In analyzing a potential investment, a company must first hold a preliminary evaluation to test if a project has a positive net present value (NPV). Care must be exercised, as setting a very high rate could be a hindrance to other profitable projects and could also favor short-term investments over the long-term ones. A low hurdle rate could also result in an unprofitable project.

Key considerations include:

  • Risk premium – Assigning a risk value for the anticipated risk involved with the project. Riskier investments generally have greater hurdle rates than less risky ones.
  • Inflation rate – If the economy is experiencing mild inflation, that may influence the final rate by 1%-2%. There are instances when inflation may be the most significant factor to consider.
  • Interest rate – Interest rates represent an opportunity cost that could be earned on another investment, so any hurdle rate needs to be compared to real interest rates.

Often, a risk premium is assigned to a potential investment to denote the anticipated amount of risk involved. The higher the risk, the higher the risk premium should be, as it takes into consideration the fact that if the risk of losing your money is higher, so should the return on our investment be higher. A risk premium is typically added onto the WACC to arrive at a more appropriate hurdle rate.

Using a hurdle rate to determine an investment’s potential helps eliminate any bias created by preference toward a project. By assigning an appropriate risk factor, an investor can use the hurdle rate to demonstrate whether the project has financial merit regardless of any assigned intrinsic value.

For example, a company with a hurdle rate of 10% for acceptable projects would most likely accept a project if it has an IRR of 14% and no significant risk. Alternatively, discounting the future cash flows of this project by the hurdle rate of 10% would lead to a large and positive net present value, which would also lead to the project’s acceptance.

The limitations of using a hurdle rate –

It’s not always as straightforward as picking the investment with the highest internal rate of return. A few important points to note are:

  • Hurdle rates can favor investments with high rates of return, even if the dollar amount (NPV) is very small.
  • They may reject huge dollar value projects that may generate more cash for the investors but at a lower rate of return.
  • The cost of capital is usually the basis of a hurdle rate and it may change over time.

Hurdle rates typically favor projects or investments that have high rates of return on a percentage basis, even if the dollar value is smaller.

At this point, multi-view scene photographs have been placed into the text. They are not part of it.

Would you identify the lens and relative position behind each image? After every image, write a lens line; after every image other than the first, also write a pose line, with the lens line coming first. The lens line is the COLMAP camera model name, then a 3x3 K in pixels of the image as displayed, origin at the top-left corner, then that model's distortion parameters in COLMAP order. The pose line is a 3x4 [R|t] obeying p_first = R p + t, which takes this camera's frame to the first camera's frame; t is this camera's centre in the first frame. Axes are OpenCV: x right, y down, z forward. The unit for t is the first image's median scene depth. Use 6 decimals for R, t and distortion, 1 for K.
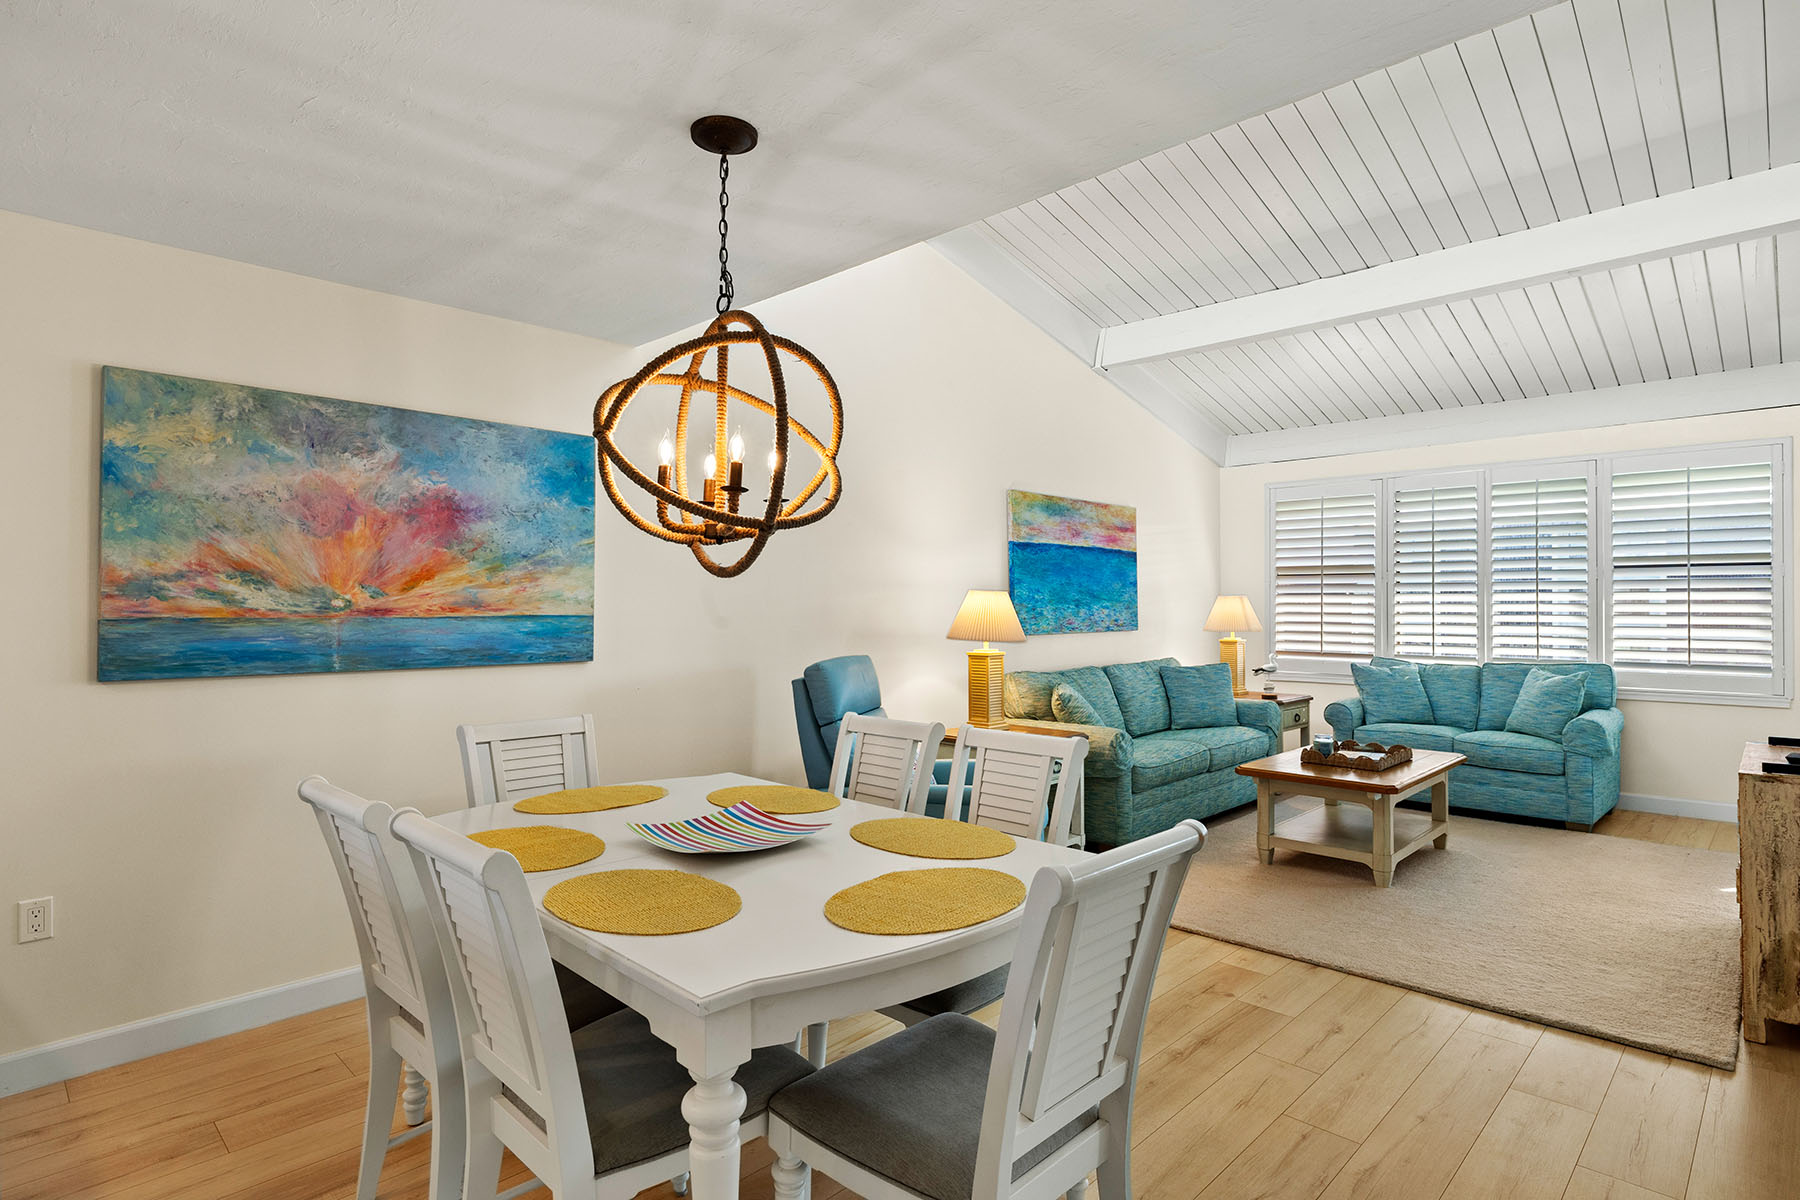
lens RADIAL K [[922.7, 0, 897.2], [0, 922.7, 594.6], [0, 0, 1]] dist [-0.003171, 0.000386]
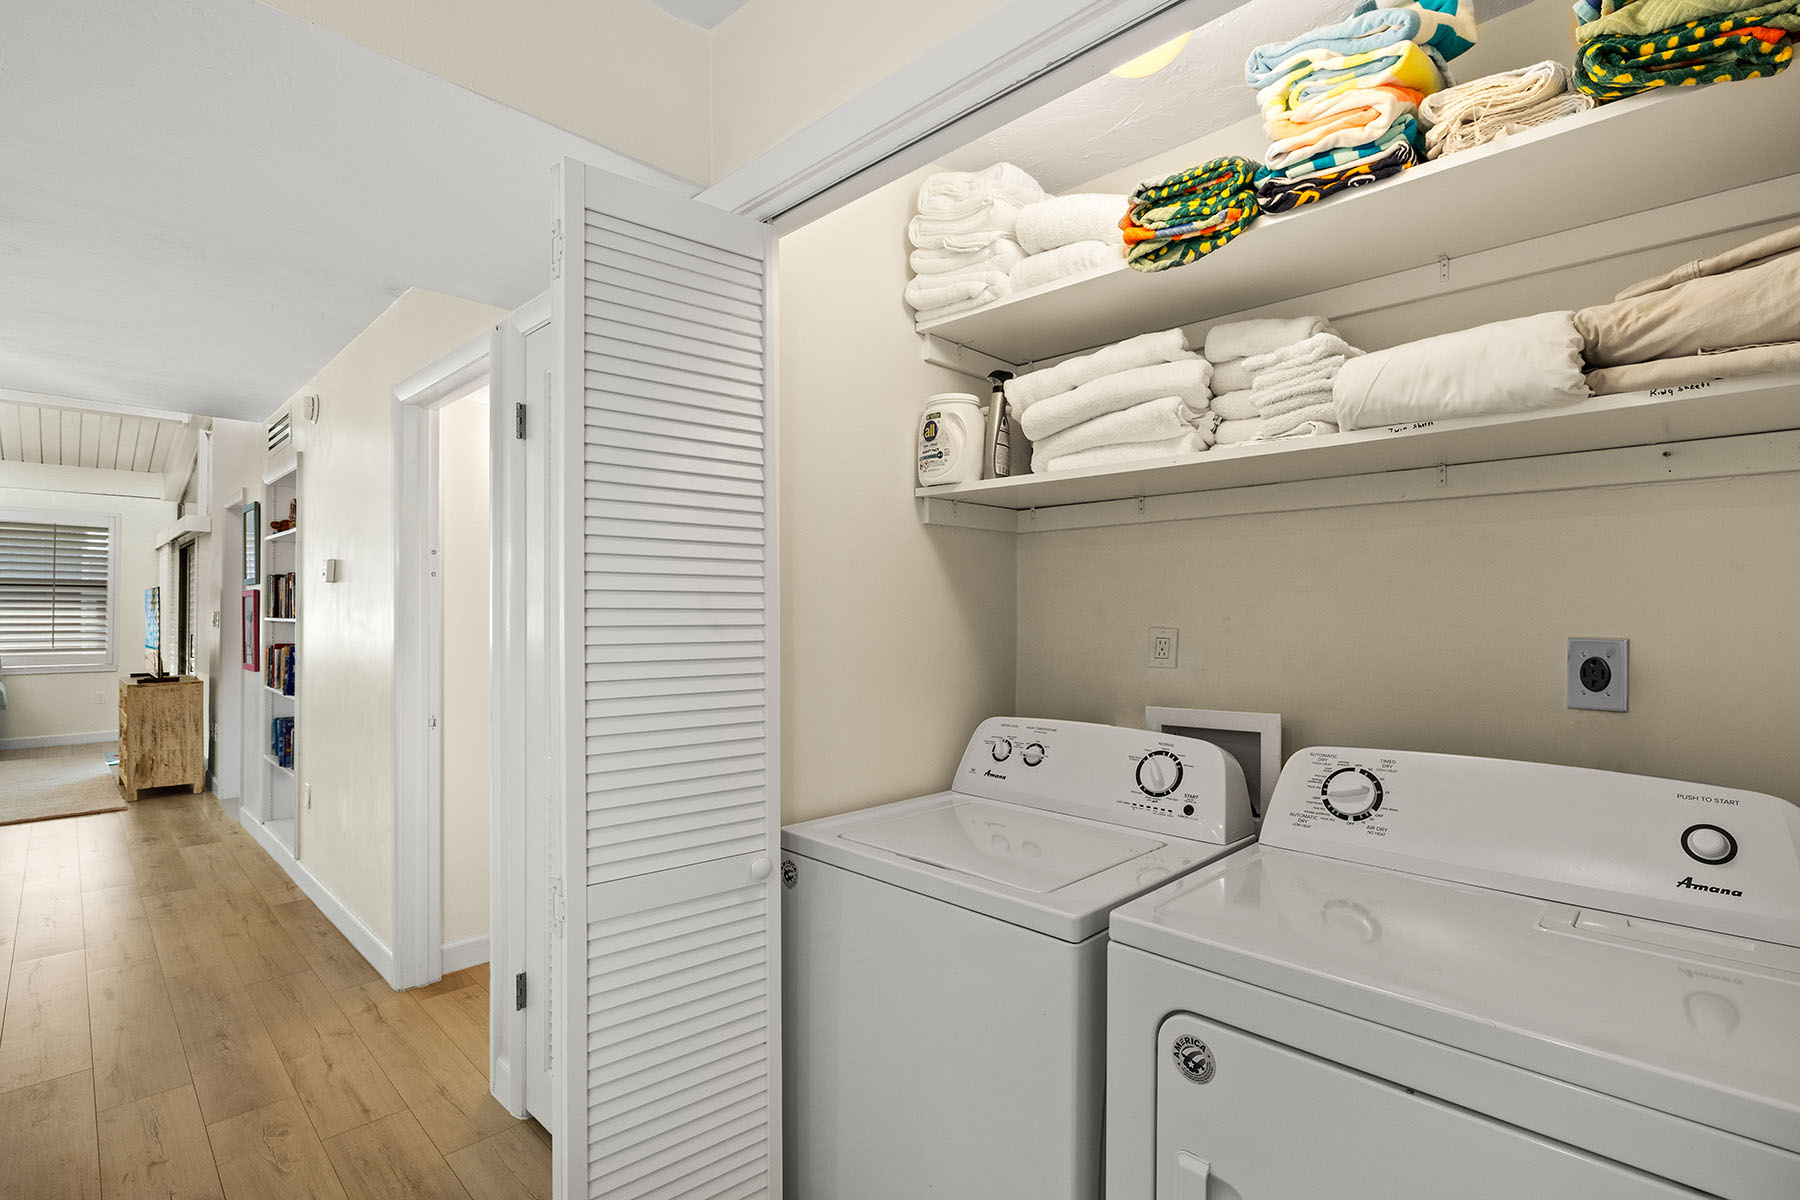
lens RADIAL K [[814.9, 0, 897.1], [0, 814.9, 610.2], [0, 0, 1]] dist [-0.002263, 0.000878]
pose [[-0.005722, 0.005196, 0.999970, -0.935831], [-0.013528, 0.999895, -0.005273, -0.004198], [-0.999892, -0.013558, -0.005651, -0.750037]]
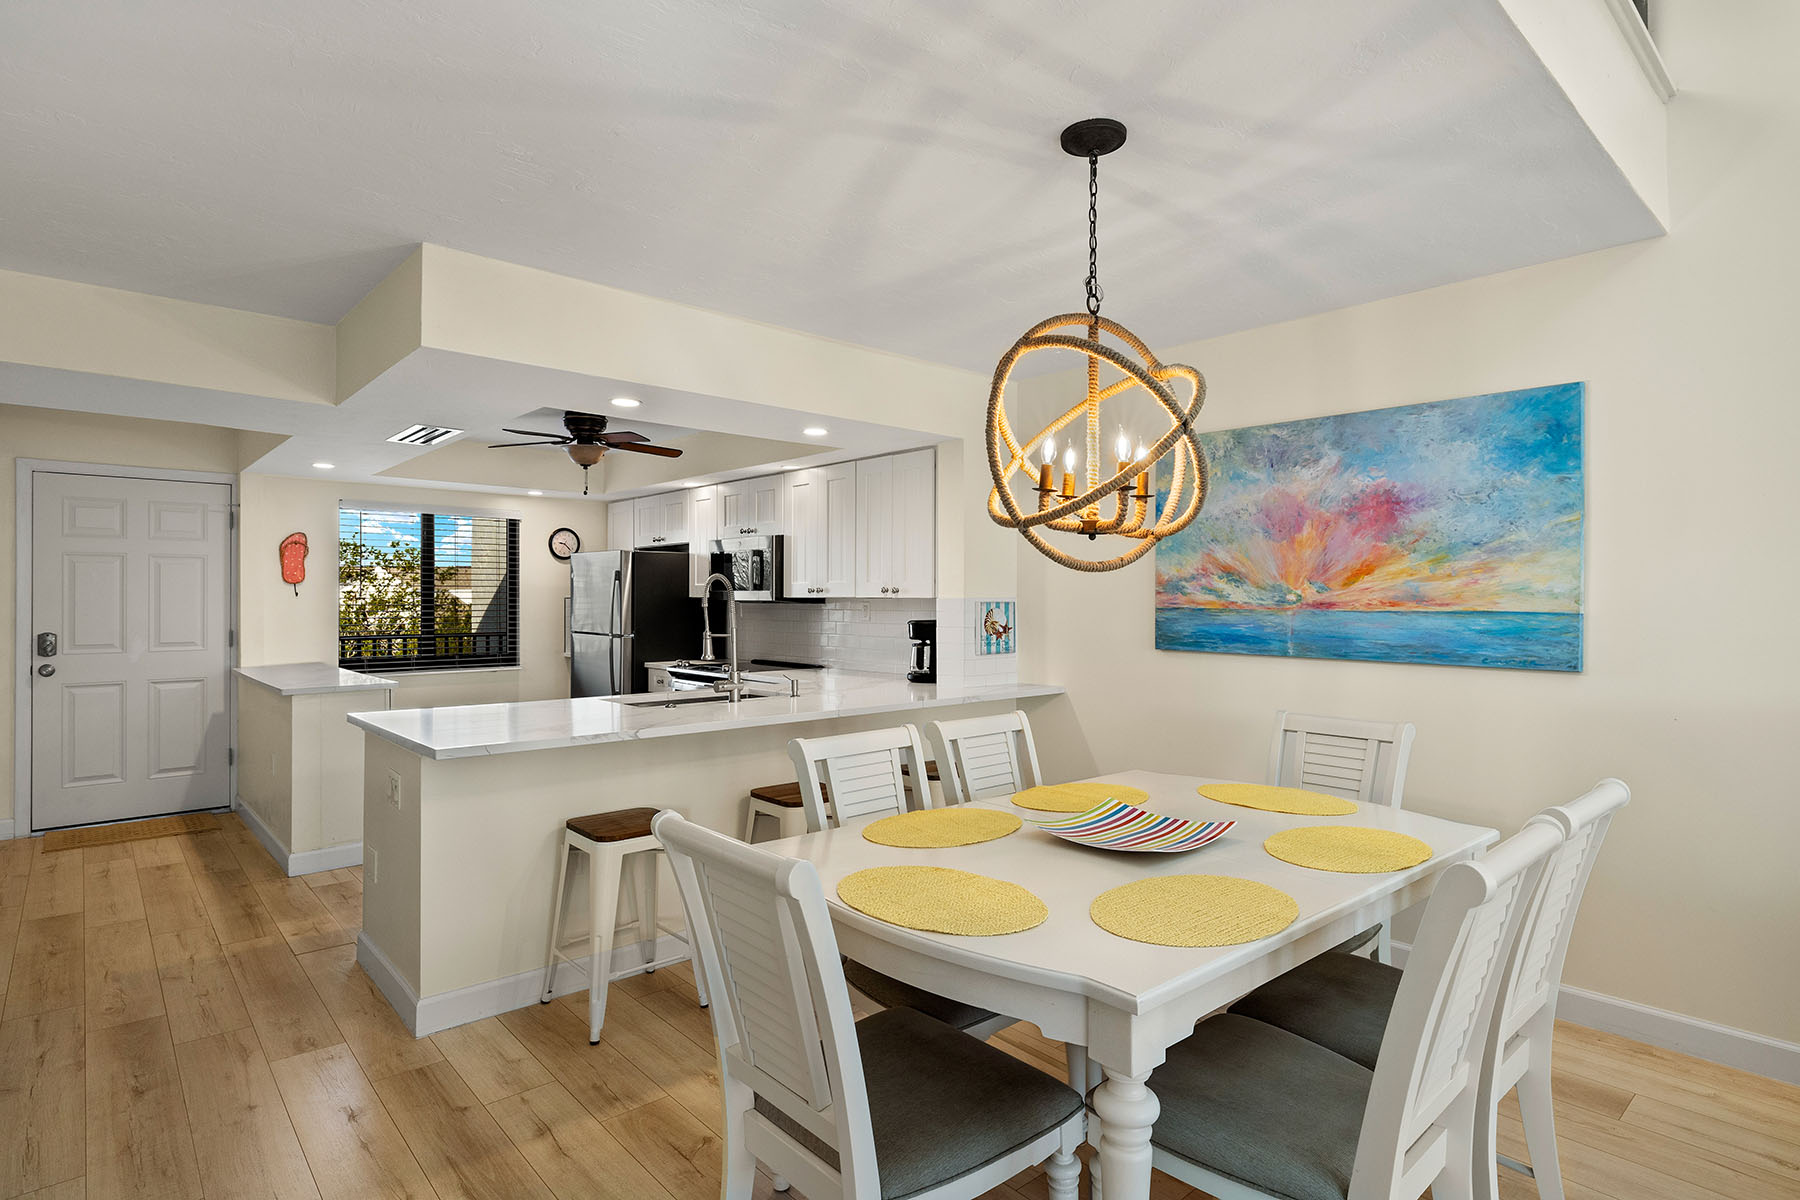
lens RADIAL K [[922.7, 0, 899.5], [0, 922.7, 593.6], [0, 0, 1]] dist [-0.003171, 0.000386]
pose [[-0.066521, -0.006219, -0.997766, 0.541049], [0.007932, 0.999946, -0.006761, 0.007891], [0.997754, -0.008364, -0.066468, 0.544179]]
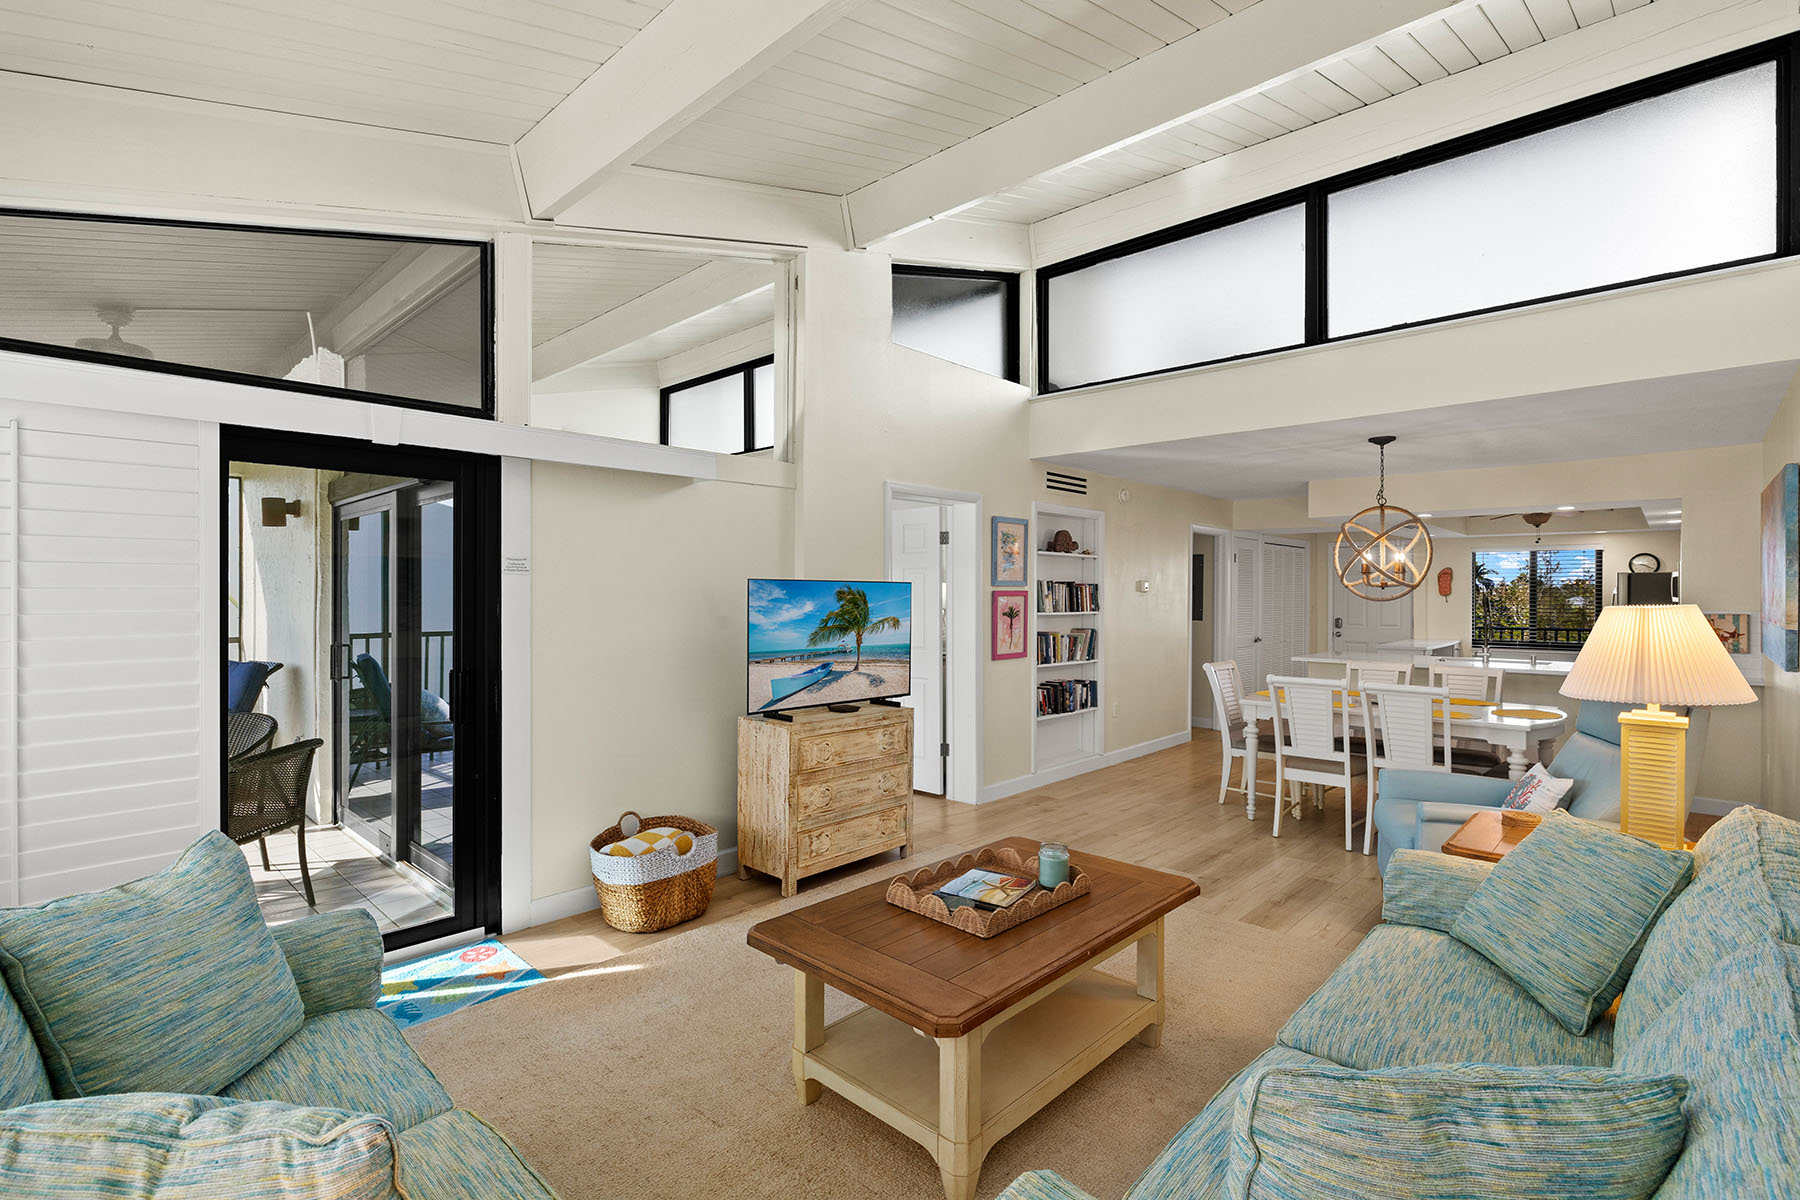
lens RADIAL K [[831.6, 0, 904.1], [0, 831.6, 599.1], [0, 0, 1]] dist [-0.004284, -0.000766]
pose [[-0.999854, -0.002944, -0.016819, 0.814063], [-0.002916, 0.999994, -0.001684, -0.010105], [0.016824, -0.001635, -0.999857, 2.202329]]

For example, project A has a return of 20% and a dollar profit value of $10. Project B has a return of 10% and a dollar profit value of $20. Project A would most likely be chosen because it has a higher rate of return, even though it returns less in terms of overall dollar value.

In addition, choosing a risk premium is a difficult task as it is not a guaranteed number. A project or investment may return more or less than expected and if chosen incorrectly, this can result in a decision that is not an efficient use of funds or one that results in missed opportunities.

Example of a Hurdle Rate –

Let’s take a look at a simplified example. Amy’s Hammer Supply is looking to purchase a new piece of machinery. It estimates that with this new piece of machinery it can increase its sales of hammers, resulting in a return of 11% on its investment. The WACC for the firm is 5% and the risk of not selling additional hammers is low, so a low-risk premium is assigned at 3%. The hurdle rate is then:

WACC (5%) + Risk premium (3%) = 8%

As the hurdle rate is 8% and the expected return on the investment is higher at 11%, purchasing the new piece of machinery would be a good investment.